Print all of the entries exactly, minus the pictures.

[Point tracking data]
####

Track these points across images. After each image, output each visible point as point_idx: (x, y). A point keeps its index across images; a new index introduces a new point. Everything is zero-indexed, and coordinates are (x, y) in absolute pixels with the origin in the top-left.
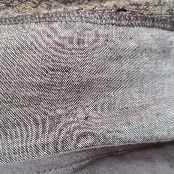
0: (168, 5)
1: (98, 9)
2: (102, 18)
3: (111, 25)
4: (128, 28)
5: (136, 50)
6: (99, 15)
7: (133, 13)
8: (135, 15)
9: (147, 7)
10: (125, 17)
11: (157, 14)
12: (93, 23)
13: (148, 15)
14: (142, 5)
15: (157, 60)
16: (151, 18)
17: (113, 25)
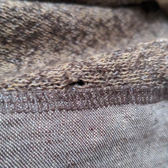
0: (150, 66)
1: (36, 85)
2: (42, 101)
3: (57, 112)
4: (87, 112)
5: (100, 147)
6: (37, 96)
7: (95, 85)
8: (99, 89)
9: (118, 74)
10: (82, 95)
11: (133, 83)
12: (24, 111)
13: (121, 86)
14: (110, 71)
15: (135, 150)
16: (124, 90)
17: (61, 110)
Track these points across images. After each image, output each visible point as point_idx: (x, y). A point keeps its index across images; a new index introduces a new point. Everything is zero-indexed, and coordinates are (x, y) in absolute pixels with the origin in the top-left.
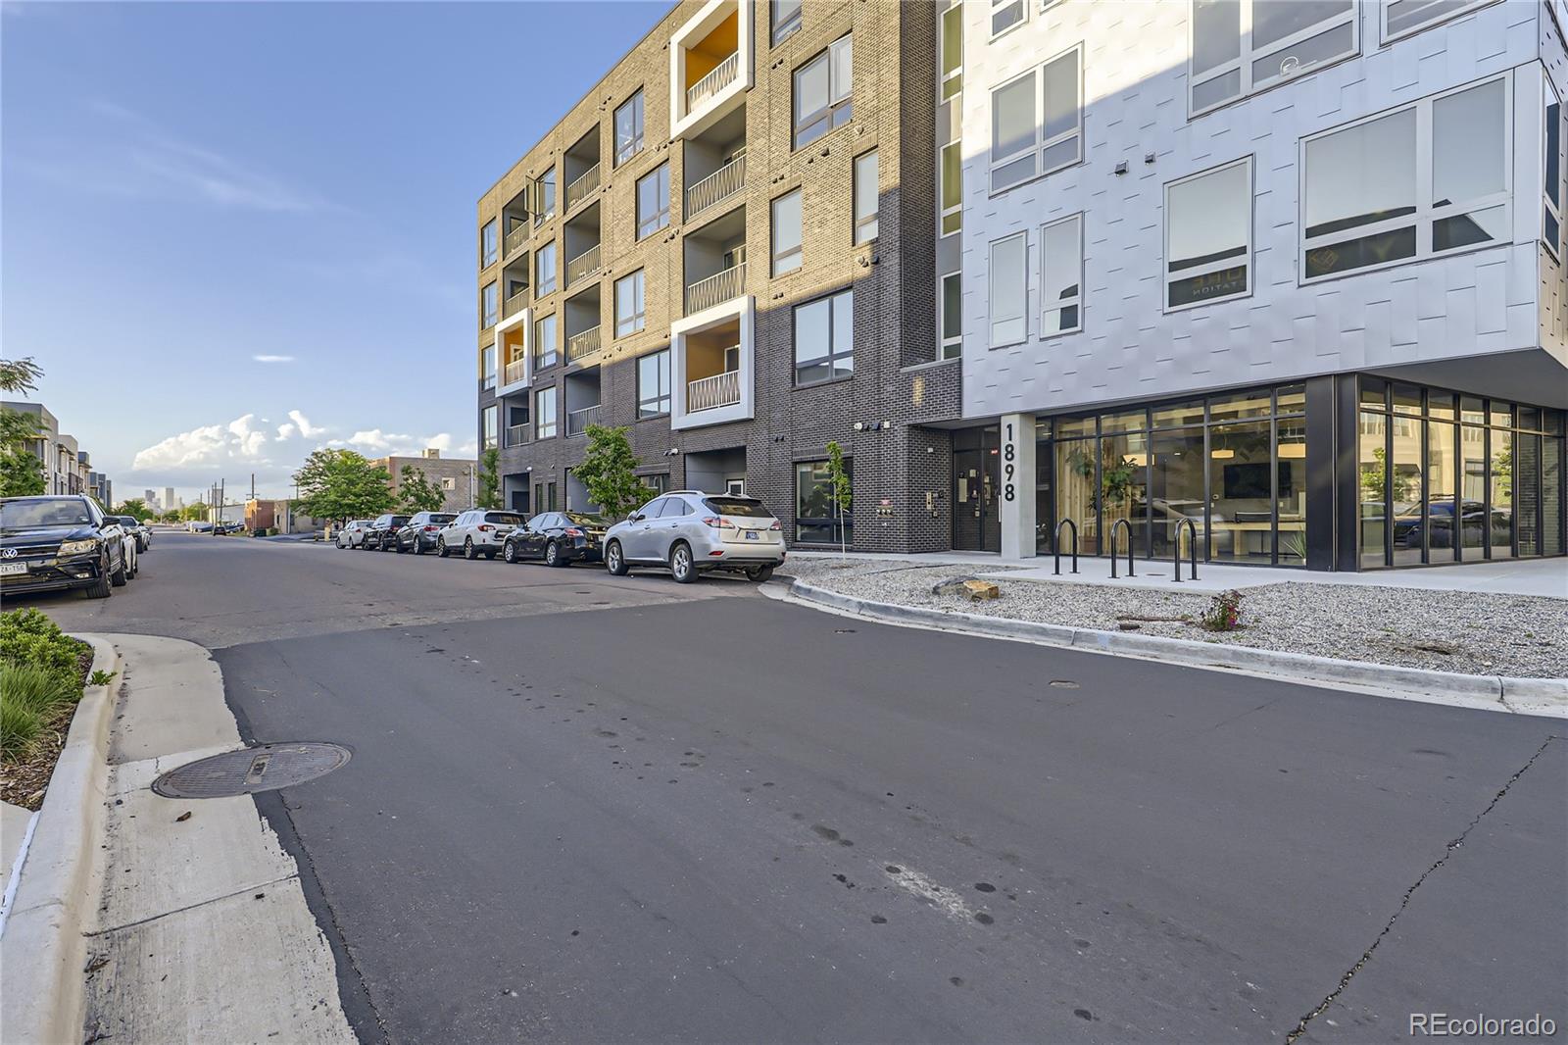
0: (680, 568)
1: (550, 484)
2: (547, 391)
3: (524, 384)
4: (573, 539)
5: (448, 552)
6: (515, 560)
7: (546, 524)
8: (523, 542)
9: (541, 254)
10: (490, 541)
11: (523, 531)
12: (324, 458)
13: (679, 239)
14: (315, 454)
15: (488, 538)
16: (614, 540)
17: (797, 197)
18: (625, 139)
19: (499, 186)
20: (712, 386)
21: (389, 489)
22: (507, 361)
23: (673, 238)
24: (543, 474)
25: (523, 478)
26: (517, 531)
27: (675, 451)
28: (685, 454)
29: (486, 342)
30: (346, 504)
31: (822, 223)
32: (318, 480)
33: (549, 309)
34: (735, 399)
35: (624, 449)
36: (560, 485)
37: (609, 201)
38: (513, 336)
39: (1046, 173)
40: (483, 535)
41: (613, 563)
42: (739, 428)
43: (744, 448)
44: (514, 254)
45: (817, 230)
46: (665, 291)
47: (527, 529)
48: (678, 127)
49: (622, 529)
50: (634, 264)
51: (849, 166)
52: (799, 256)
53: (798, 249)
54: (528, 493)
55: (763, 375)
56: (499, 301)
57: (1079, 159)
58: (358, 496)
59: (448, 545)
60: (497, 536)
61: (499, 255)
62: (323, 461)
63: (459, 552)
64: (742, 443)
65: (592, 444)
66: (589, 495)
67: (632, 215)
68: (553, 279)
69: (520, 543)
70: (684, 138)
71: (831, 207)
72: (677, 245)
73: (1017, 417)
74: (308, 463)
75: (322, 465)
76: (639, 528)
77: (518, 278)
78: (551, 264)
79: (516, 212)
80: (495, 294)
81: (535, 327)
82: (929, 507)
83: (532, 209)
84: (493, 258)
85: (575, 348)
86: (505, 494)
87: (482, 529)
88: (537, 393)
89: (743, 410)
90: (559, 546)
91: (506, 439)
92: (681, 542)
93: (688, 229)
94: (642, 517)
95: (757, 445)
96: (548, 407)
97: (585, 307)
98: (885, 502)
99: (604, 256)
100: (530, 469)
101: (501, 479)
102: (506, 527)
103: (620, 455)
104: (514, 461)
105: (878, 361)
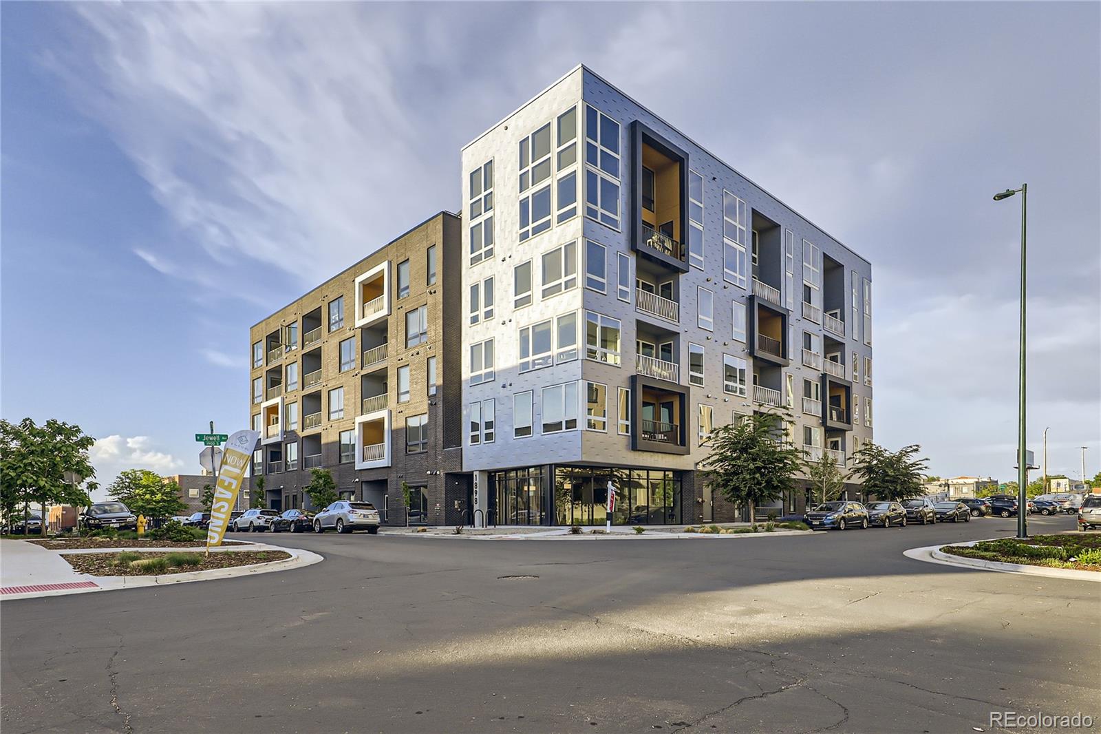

####

→ The answer
Track these points across images. After each image, output each visible point as point_idx: (x, y). A point keeps its index across images; a new index introduces a new point. Everything is zero-indexed, and coordinates are (x, y) in absolute pixels with the origin in the top-left.
0: (168, 5)
1: (98, 9)
2: (102, 18)
3: (111, 25)
4: (128, 28)
5: (136, 50)
6: (99, 15)
7: (133, 13)
8: (135, 15)
9: (147, 7)
10: (125, 17)
11: (157, 14)
12: (93, 23)
13: (148, 15)
14: (142, 5)
15: (157, 60)
16: (151, 18)
17: (113, 25)
0: (150, 66)
1: (36, 85)
2: (42, 101)
3: (57, 112)
4: (87, 112)
5: (100, 147)
6: (37, 96)
7: (95, 85)
8: (99, 89)
9: (118, 74)
10: (82, 95)
11: (133, 83)
12: (24, 111)
13: (121, 86)
14: (110, 71)
15: (135, 150)
16: (124, 90)
17: (61, 110)
Track these points across images. After each image, output each visible point as point_idx: (x, y). A point keeps its index across images; a new index introduces a new point. Everything is zero-indexed, and coordinates are (x, y) in absolute pixels with the origin in the top-left.
0: (680, 568)
1: (550, 484)
2: (547, 391)
3: (524, 384)
4: (573, 539)
5: (448, 552)
6: (515, 560)
7: (546, 524)
8: (523, 542)
9: (541, 254)
10: (490, 541)
11: (523, 531)
12: (324, 458)
13: (679, 239)
14: (315, 454)
15: (488, 538)
16: (614, 540)
17: (797, 197)
18: (625, 139)
19: (499, 186)
20: (712, 386)
21: (389, 489)
22: (507, 361)
23: (673, 238)
24: (543, 474)
25: (523, 478)
26: (517, 531)
27: (675, 451)
28: (685, 454)
29: (486, 342)
30: (346, 504)
31: (822, 223)
32: (318, 480)
33: (549, 309)
34: (735, 399)
35: (624, 449)
36: (560, 485)
37: (609, 201)
38: (513, 336)
39: (1046, 173)
40: (483, 535)
41: (613, 563)
42: (739, 428)
43: (744, 448)
44: (514, 254)
45: (817, 230)
46: (665, 291)
47: (527, 529)
48: (678, 127)
49: (622, 529)
50: (634, 264)
51: (849, 166)
52: (799, 256)
53: (798, 249)
54: (528, 493)
55: (763, 375)
56: (499, 301)
57: (1079, 159)
58: (358, 496)
59: (448, 545)
60: (497, 536)
61: (499, 255)
62: (323, 461)
63: (459, 552)
64: (742, 443)
65: (592, 444)
66: (589, 495)
67: (632, 215)
68: (553, 279)
69: (520, 543)
70: (684, 138)
71: (831, 207)
72: (677, 245)
73: (1017, 417)
74: (308, 463)
75: (322, 465)
76: (639, 528)
77: (518, 278)
78: (551, 264)
79: (516, 212)
80: (495, 294)
81: (535, 327)
82: (929, 507)
83: (532, 209)
84: (493, 258)
85: (575, 348)
86: (505, 494)
87: (482, 529)
88: (537, 393)
89: (743, 410)
90: (559, 546)
91: (506, 439)
92: (681, 542)
93: (688, 229)
94: (642, 517)
95: (757, 445)
96: (548, 407)
97: (585, 307)
98: (885, 502)
99: (604, 256)
100: (530, 469)
101: (501, 479)
102: (506, 527)
103: (620, 455)
104: (514, 461)
105: (878, 361)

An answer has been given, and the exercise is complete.